START Records provided

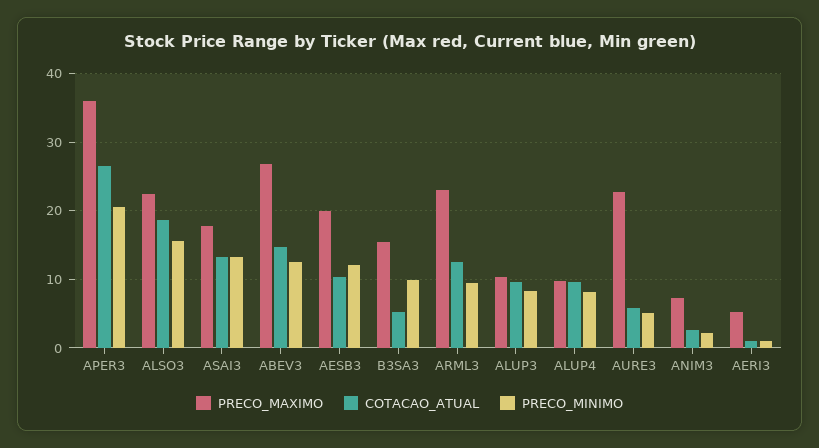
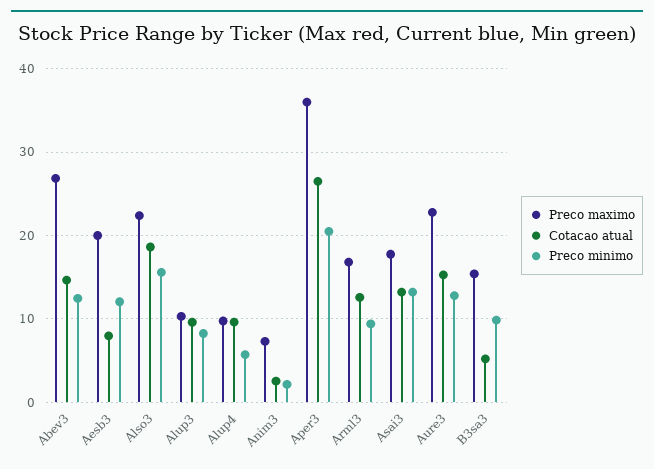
  {
    "PRECO_MAXIMO": {
      "APER3": 36,
      "ALSO3": 22,
      "ASAI3": 18,
      "ABEV3": 27,
      "AESB3": 20,
      "B3SA3": 15,
-     "ARML3": 23,
+     "ARML3": 17,
      "ALUP3": 10,
      "ALUP4": 10,
      "AURE3": 23,
-     "ANIM3": 7,
+     "ANIM3": 7
-     "AERI3": 5
    },
    "COTACAO_ATUAL": {
      "APER3": 26,
      "ALSO3": 19,
      "ASAI3": 13,
      "ABEV3": 15,
-     "AESB3": 10,
+     "AESB3": 8,
      "B3SA3": 5,
      "ARML3": 13,
      "ALUP3": 10,
      "ALUP4": 10,
-     "AURE3": 6,
+     "AURE3": 15,
-     "ANIM3": 3,
+     "ANIM3": 3
-     "AERI3": 1
    },
    "PRECO_MINIMO": {
      "APER3": 21,
      "ALSO3": 16,
      "ASAI3": 13,
      "ABEV3": 12,
      "AESB3": 12,
      "B3SA3": 10,
      "ARML3": 9,
      "ALUP3": 8,
-     "ALUP4": 8,
+     "ALUP4": 6,
-     "AURE3": 5,
+     "AURE3": 13,
-     "ANIM3": 2,
+     "ANIM3": 2
-     "AERI3": 1
    }
  }

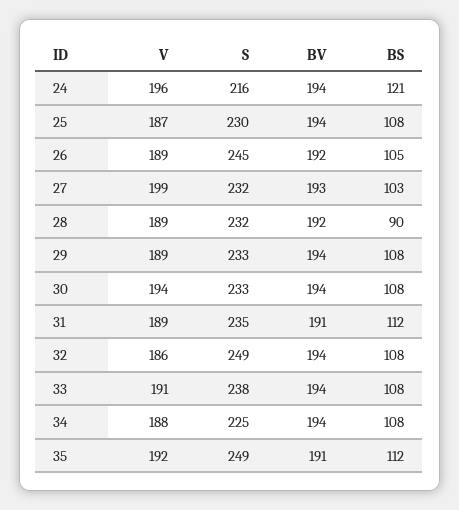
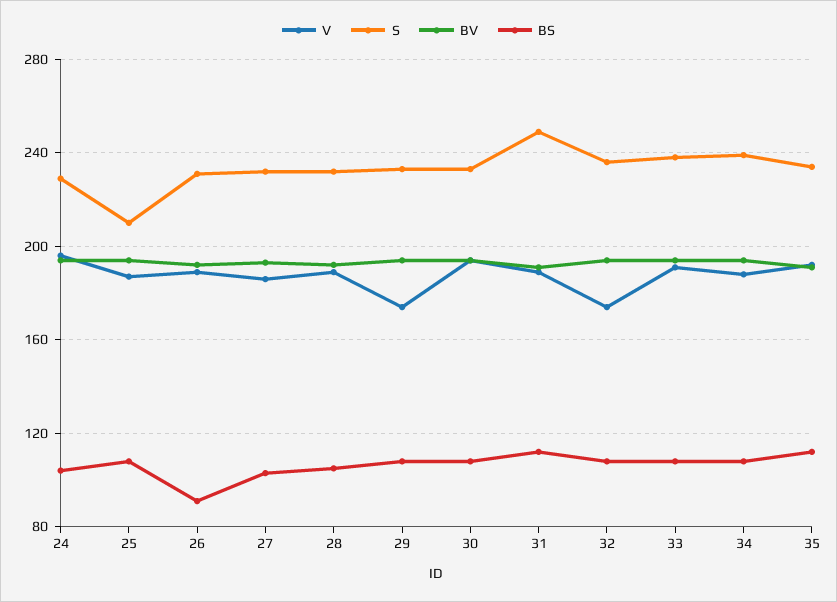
  {
    "V": {
      "24": 196,
      "25": 187,
      "26": 189,
-     "27": 199,
+     "27": 185,
      "28": 189,
-     "29": 189,
+     "29": 175,
      "30": 194,
      "31": 189,
-     "32": 186,
+     "32": 175,
      "33": 191,
      "34": 188,
      "35": 192
    },
    "S": {
-     "24": 216,
+     "24": 230,
-     "25": 230,
+     "25": 210,
-     "26": 245,
+     "26": 230,
      "27": 232,
      "28": 232,
      "29": 233,
      "30": 233,
-     "31": 235,
+     "31": 250,
-     "32": 249,
+     "32": 235,
      "33": 238,
-     "34": 225,
+     "34": 240,
-     "35": 249
+     "35": 235
    },
    "BV": {
      "24": 194,
      "25": 194,
      "26": 192,
      "27": 193,
      "28": 192,
      "29": 194,
      "30": 194,
      "31": 191,
      "32": 194,
      "33": 194,
      "34": 194,
      "35": 191
    },
    "BS": {
-     "24": 121,
+     "24": 105,
      "25": 108,
-     "26": 105,
+     "26": 90,
      "27": 103,
-     "28": 90,
+     "28": 105,
      "29": 108,
      "30": 108,
      "31": 112,
      "32": 108,
      "33": 108,
      "34": 108,
      "35": 112
    }
  }

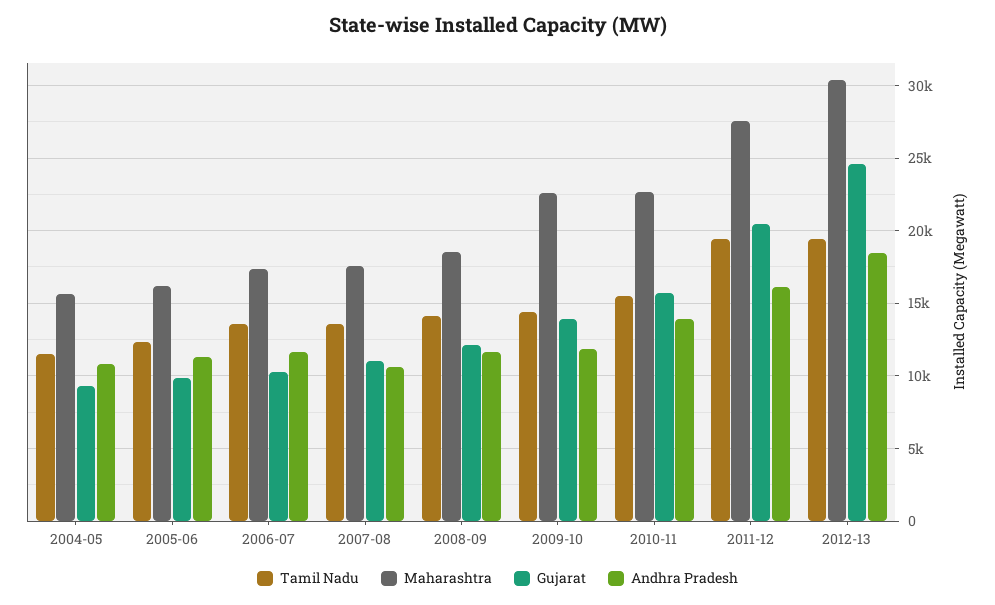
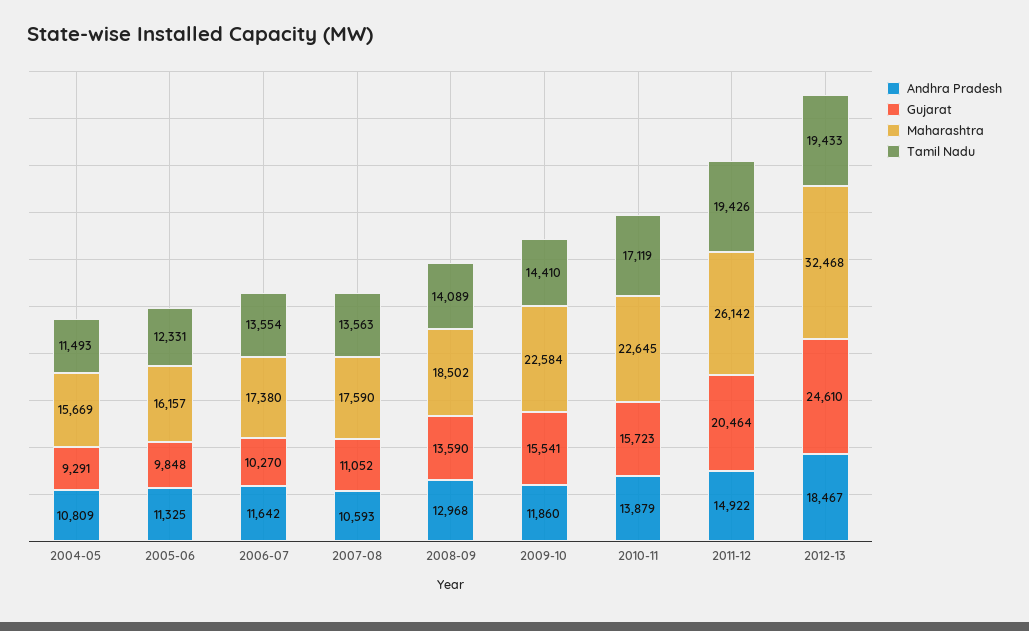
  {
    "Tamil Nadu": {
      "2004-05": 11493,
      "2005-06": 12331,
      "2006-07": 13554,
      "2007-08": 13563,
      "2008-09": 14089,
      "2009-10": 14410,
-     "2010-11": 15500,
+     "2010-11": 17119,
      "2011-12": 19426,
      "2012-13": 19433
    },
    "Maharashtra": {
      "2004-05": 15669,
      "2005-06": 16157,
      "2006-07": 17380,
      "2007-08": 17590,
      "2008-09": 18502,
      "2009-10": 22584,
      "2010-11": 22645,
-     "2011-12": 27500,
+     "2011-12": 26142,
-     "2012-13": 30500
+     "2012-13": 32468
    },
    "Gujarat": {
      "2004-05": 9291,
      "2005-06": 9848,
      "2006-07": 10270,
      "2007-08": 11052,
-     "2008-09": 12000,
+     "2008-09": 13590,
-     "2009-10": 14000,
+     "2009-10": 15541,
      "2010-11": 15723,
      "2011-12": 20464,
      "2012-13": 24610
    },
    "Andhra Pradesh": {
      "2004-05": 10809,
      "2005-06": 11325,
      "2006-07": 11642,
      "2007-08": 10593,
-     "2008-09": 11500,
+     "2008-09": 12968,
      "2009-10": 11860,
      "2010-11": 13879,
-     "2011-12": 16000,
+     "2011-12": 14922,
      "2012-13": 18467
    }
  }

END Records provided

**About this exercise**
Copy the records exactly as they appear, excluding images.

**Response area**
  {
    "PRECO_MAXIMO": {
      "APER3": 36,
      "ALSO3": 22,
      "ASAI3": 18,
      "ABEV3": 27,
      "AESB3": 20,
      "B3SA3": 15,
-     "ARML3": 23,
+     "ARML3": 17,
      "ALUP3": 10,
      "ALUP4": 10,
      "AURE3": 23,
-     "ANIM3": 7,
+     "ANIM3": 7
-     "AERI3": 5
    },
    "COTACAO_ATUAL": {
      "APER3": 26,
      "ALSO3": 19,
      "ASAI3": 13,
      "ABEV3": 15,
-     "AESB3": 10,
+     "AESB3": 8,
      "B3SA3": 5,
      "ARML3": 13,
      "ALUP3": 10,
      "ALUP4": 10,
-     "AURE3": 6,
+     "AURE3": 15,
-     "ANIM3": 3,
+     "ANIM3": 3
-     "AERI3": 1
    },
    "PRECO_MINIMO": {
      "APER3": 21,
      "ALSO3": 16,
      "ASAI3": 13,
      "ABEV3": 12,
      "AESB3": 12,
      "B3SA3": 10,
      "ARML3": 9,
      "ALUP3": 8,
-     "ALUP4": 8,
+     "ALUP4": 6,
-     "AURE3": 5,
+     "AURE3": 13,
-     "ANIM3": 2,
+     "ANIM3": 2
-     "AERI3": 1
    }
  }

  {
    "V": {
      "24": 196,
      "25": 187,
      "26": 189,
-     "27": 199,
+     "27": 185,
      "28": 189,
-     "29": 189,
+     "29": 175,
      "30": 194,
      "31": 189,
-     "32": 186,
+     "32": 175,
      "33": 191,
      "34": 188,
      "35": 192
    },
    "S": {
-     "24": 216,
+     "24": 230,
-     "25": 230,
+     "25": 210,
-     "26": 245,
+     "26": 230,
      "27": 232,
      "28": 232,
      "29": 233,
      "30": 233,
-     "31": 235,
+     "31": 250,
-     "32": 249,
+     "32": 235,
      "33": 238,
-     "34": 225,
+     "34": 240,
-     "35": 249
+     "35": 235
    },
    "BV": {
      "24": 194,
      "25": 194,
      "26": 192,
      "27": 193,
      "28": 192,
      "29": 194,
      "30": 194,
      "31": 191,
      "32": 194,
      "33": 194,
      "34": 194,
      "35": 191
    },
    "BS": {
-     "24": 121,
+     "24": 105,
      "25": 108,
-     "26": 105,
+     "26": 90,
      "27": 103,
-     "28": 90,
+     "28": 105,
      "29": 108,
      "30": 108,
      "31": 112,
      "32": 108,
      "33": 108,
      "34": 108,
      "35": 112
    }
  }

  {
    "Tamil Nadu": {
      "2004-05": 11493,
      "2005-06": 12331,
      "2006-07": 13554,
      "2007-08": 13563,
      "2008-09": 14089,
      "2009-10": 14410,
-     "2010-11": 15500,
+     "2010-11": 17119,
      "2011-12": 19426,
      "2012-13": 19433
    },
    "Maharashtra": {
      "2004-05": 15669,
      "2005-06": 16157,
      "2006-07": 17380,
      "2007-08": 17590,
      "2008-09": 18502,
      "2009-10": 22584,
      "2010-11": 22645,
-     "2011-12": 27500,
+     "2011-12": 26142,
-     "2012-13": 30500
+     "2012-13": 32468
    },
    "Gujarat": {
      "2004-05": 9291,
      "2005-06": 9848,
      "2006-07": 10270,
      "2007-08": 11052,
-     "2008-09": 12000,
+     "2008-09": 13590,
-     "2009-10": 14000,
+     "2009-10": 15541,
      "2010-11": 15723,
      "2011-12": 20464,
      "2012-13": 24610
    },
    "Andhra Pradesh": {
      "2004-05": 10809,
      "2005-06": 11325,
      "2006-07": 11642,
      "2007-08": 10593,
-     "2008-09": 11500,
+     "2008-09": 12968,
      "2009-10": 11860,
      "2010-11": 13879,
-     "2011-12": 16000,
+     "2011-12": 14922,
      "2012-13": 18467
    }
  }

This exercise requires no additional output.